WORK ITEM A:
Copy out, word for word, everything in the records from the line containing "There are a" down to the line containing "- [Trader. cpp](Trader.cpp): Contains".

DOCUMENT PASSAGE:
If you wish to be asymptotically efficient, make use of *sparse* vectors or matrices.  The CRF's *parameters* can be naturally and efficiently stored in dense vectors or matrices.  However, the SGD *gradient* on a single training example $(\boldsymbol{x},\boldsymbol{y})$ will be sparse, because only a few feature weights affect $p_\theta(\boldsymbol{y}\mid\boldsymbol{x})$; the gradient with respect to the other parameters is therefore 0.  

Exploiting sparsity means that you shouldn't waste any time on all those zeroes.  You want the runtime for each training example to be proportional to the number of features that actually fire on the example, not the total number of features.  For example, an SGD step on a 20-word training sentence should adjust the tag-word parameters for only the ≤ 20 distinct words in that sentence, which might be a tiny subset of the full parameter vector if the vocabulary is large.  Using a sparse gradient vector is a way to avoid storing and adding useless zeroes for the rest of the parameters.  

Here are some options if you want to try a sparse solution.  Be warned that in Python, these solutions *might* be slower than using dense numpy arrays.  The dense numpy array operations are highly optimized: they make low-level library calls that exploit hardware parallelism (vector processing on the CPU).  The sparse solutions are *asymptotically* faster, but they have to run explicit loops, which has overhead, especially in an interpreted language like Python.

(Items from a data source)
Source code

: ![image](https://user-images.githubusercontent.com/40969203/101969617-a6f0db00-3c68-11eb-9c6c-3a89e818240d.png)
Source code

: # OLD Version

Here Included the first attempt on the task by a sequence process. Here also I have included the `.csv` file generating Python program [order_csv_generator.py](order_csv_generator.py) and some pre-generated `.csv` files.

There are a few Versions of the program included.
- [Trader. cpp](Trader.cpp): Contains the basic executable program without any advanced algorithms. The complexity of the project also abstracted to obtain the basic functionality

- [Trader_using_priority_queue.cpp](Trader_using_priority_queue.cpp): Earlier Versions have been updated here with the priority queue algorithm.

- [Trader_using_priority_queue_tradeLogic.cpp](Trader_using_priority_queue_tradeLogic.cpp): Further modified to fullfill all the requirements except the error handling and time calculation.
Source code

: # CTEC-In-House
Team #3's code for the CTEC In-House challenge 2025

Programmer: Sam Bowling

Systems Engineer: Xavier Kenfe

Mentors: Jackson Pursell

WORK ITEM B:
In the passage on sparse gradients, translate this sentence into Spanish: "Exploiting sparsity means that you shouldn't waste any time on all those zeroes."

PROBLEM SOLUTION A:
There are a few Versions of the program included.
- [Trader. cpp](Trader.cpp): Contains the basic executable program without any advanced algorithms. The complexity of the project also abstracted to obtain the basic functionality

PROBLEM SOLUTION B:
Aprovechar la dispersión significa que no deberías perder tiempo en todos esos ceros.